And definitely, this is not an example for working under a good company or good leader.

So how do you get out of this? Ideally, RV and MM should settle when and how this is going to stop. But it appears that RV is rather not bothered much or has some constraints. To understand this, understand why is this happening. So here is what you should do:

  1. First step is - every communication you do with MM must be mirrored straight to RV weather she is interested to listen. If she doesn't give you time to hear, keep it through email medium.

  2. Speak to RV about your work goals. Instead of just focusing the discussion on what work MM is giving you, ask what plans she (RV) has about next line of work you are going to do. If RV has a clear idea what you are supposed to be doing, and if those projects are really critical, then the phase you are going through is likely to end in future. If RV doesn't have much clue about what will you do, or feeding you with stop-gap work items, you are surely under practical supervision of MM only.
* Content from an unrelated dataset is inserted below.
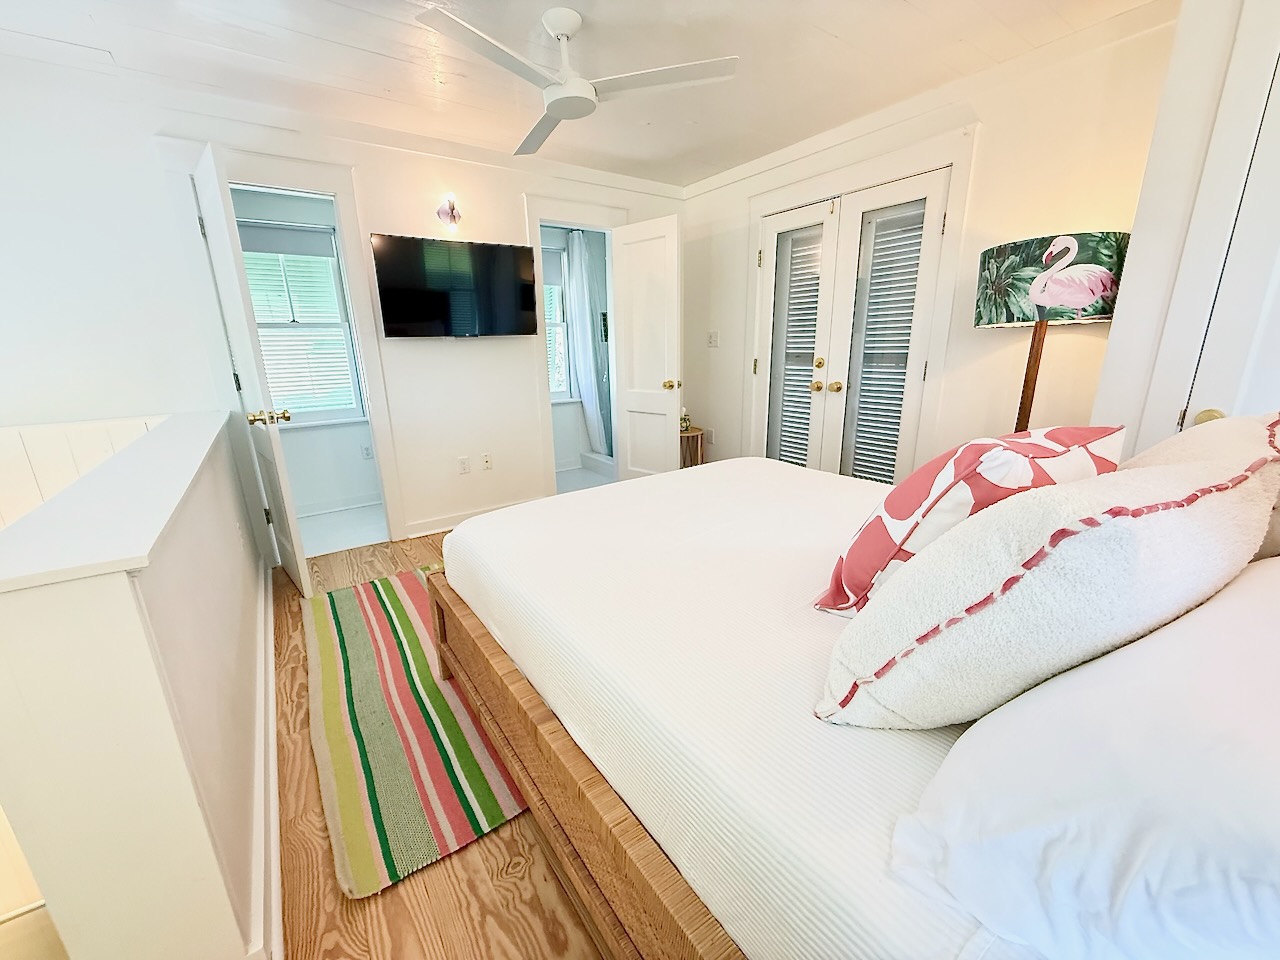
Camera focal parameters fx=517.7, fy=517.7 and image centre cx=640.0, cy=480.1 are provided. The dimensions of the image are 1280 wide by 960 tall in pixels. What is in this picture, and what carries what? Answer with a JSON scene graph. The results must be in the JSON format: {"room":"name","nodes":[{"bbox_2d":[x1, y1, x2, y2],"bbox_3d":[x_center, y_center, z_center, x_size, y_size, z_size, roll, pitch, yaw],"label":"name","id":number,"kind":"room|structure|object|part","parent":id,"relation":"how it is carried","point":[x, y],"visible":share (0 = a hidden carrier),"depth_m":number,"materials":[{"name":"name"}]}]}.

  3. Speak to the higher up (bosses of MM and RV) as to what do they expect from you. The possibilities can be one of the 3.
    a. if they are not aware, and want you to work under RV only, they might help you out by taking some action.
    b. they may the plan of this transition phase only and assure you to have proper path after the handover. If they are specific in what they say, trust them and don't worry.
    c. If they are vague in their answer or just try to pacify you and expect you to help MM whenever required - that only implies you don't have much respite, at least in immediate future.

  4. Talk to HR - independent of seniors. Expect more "politically correct" answers from HR anyway. HR will most likely assure you that things are going to be smooth but in many organisations where HR is not very empowered, this may not be of help. The crux you need to check is if there is slightest contradiction between the senior's view and HR's promise. if version of HR is fully in sync with version of seniors - it is a case where everyone is in the loop and they have a plan for good transit. If HR's view contradicts to that of what senior's told you - both or at least one of them is fooling you. You are in trouble then.

  5. Last but not the least. Speak about your problem to colleagues you trust. How common do you see these type of issue in your organisation - is this common or frequent if not widespread? Is this at least common in your department? Is this common to people who are working or have worked under MM? - if so what happened to them?

Ideally no good organisation would put you in a situation you are in. And hence, if you raise your voice in front of the right people in right manner, you must be able to resolve it. Yet, in many companies, if people like MM are powerful or they run key functions - management might blink the eye for their misdoings. If that is the case, you may never come out of this.

What should you do if you find out that MM is going to be your practical boss. OR worse what if you find out that 'both MM and RV' is going to be your boss? Well, choice goes back to what you want from your career.